Task to complete: Copy out the lines character for character, starting at the line containing "HOÀN THIỆN PHÀO" and ending at the line containing "Email:noithatphuhuu2010@gmail.com.", with both of those lines included.

Records to process:

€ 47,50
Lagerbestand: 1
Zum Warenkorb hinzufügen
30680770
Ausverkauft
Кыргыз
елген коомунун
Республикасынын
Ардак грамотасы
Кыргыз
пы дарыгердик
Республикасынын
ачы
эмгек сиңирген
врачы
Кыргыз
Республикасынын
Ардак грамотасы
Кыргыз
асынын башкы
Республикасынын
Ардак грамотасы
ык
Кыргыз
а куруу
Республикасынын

==

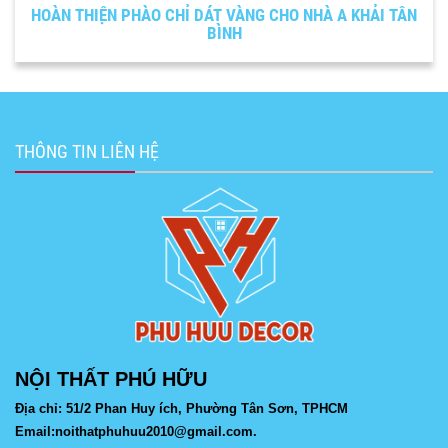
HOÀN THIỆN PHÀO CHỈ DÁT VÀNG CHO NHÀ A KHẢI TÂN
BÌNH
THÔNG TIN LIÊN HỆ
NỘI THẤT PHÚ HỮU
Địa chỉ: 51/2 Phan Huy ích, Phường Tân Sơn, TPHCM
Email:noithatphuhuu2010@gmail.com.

Solved exercise:
HOÀN THIỆN PHÀO CHỈ DÁT VÀNG CHO NHÀ A KHẢI TÂN
BÌNH
THÔNG TIN LIÊN HỆ
NỘI THẤT PHÚ HỮU
Địa chỉ: 51/2 Phan Huy ích, Phường Tân Sơn, TPHCM
Email:noithatphuhuu2010@gmail.com.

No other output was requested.